■ Description of the task: Your answer is the lines below, exactly, from the one that contains "AIDES À LA CONDUITE" through the one that contains "Radars de stationnement avant et arrière", both included.

(Extracted data entries)
# # # # # # #
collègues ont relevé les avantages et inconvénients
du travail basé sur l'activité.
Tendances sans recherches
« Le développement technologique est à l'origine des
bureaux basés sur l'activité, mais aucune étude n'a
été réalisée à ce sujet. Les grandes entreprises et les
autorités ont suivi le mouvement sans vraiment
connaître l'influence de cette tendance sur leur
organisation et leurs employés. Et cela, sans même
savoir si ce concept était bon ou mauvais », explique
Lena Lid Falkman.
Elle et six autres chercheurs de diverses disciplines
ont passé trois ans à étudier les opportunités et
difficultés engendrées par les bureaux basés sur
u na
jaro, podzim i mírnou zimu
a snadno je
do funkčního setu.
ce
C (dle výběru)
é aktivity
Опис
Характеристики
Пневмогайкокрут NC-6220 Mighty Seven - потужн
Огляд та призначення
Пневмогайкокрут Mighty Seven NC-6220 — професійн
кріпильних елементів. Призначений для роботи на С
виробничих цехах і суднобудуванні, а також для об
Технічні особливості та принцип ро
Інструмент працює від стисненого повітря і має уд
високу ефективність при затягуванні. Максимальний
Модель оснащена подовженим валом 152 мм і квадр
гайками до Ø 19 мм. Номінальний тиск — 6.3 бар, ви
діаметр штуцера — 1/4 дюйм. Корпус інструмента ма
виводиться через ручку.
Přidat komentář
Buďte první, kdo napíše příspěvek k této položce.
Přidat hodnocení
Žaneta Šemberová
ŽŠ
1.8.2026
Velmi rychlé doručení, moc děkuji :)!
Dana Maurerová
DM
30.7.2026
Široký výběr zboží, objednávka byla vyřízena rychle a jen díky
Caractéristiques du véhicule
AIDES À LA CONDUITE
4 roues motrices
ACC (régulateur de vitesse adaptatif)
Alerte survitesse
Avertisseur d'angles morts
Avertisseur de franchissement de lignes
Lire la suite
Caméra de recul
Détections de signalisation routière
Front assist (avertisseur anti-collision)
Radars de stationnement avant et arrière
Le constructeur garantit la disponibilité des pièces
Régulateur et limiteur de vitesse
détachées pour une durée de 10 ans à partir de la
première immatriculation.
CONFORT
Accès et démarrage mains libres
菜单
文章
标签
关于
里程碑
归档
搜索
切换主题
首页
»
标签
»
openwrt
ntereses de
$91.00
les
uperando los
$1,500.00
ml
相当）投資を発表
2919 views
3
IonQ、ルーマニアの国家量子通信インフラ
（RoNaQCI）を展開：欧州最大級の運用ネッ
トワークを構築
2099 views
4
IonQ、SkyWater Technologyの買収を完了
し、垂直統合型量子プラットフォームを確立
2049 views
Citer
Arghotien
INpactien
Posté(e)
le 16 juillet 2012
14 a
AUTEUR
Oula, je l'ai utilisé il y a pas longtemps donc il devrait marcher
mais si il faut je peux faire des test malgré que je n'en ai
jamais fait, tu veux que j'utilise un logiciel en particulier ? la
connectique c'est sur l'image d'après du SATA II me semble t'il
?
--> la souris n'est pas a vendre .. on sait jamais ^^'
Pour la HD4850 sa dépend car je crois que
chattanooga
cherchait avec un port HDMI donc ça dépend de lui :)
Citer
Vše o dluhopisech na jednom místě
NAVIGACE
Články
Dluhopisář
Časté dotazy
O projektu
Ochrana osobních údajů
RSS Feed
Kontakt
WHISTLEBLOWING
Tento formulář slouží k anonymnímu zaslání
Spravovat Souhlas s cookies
# # # # # # #
■ Output for this exercise:
AIDES À LA CONDUITE
4 roues motrices
ACC (régulateur de vitesse adaptatif)
Alerte survitesse
Avertisseur d'angles morts
Avertisseur de franchissement de lignes
Lire la suite
Caméra de recul
Détections de signalisation routière
Front assist (avertisseur anti-collision)
Radars de stationnement avant et arrière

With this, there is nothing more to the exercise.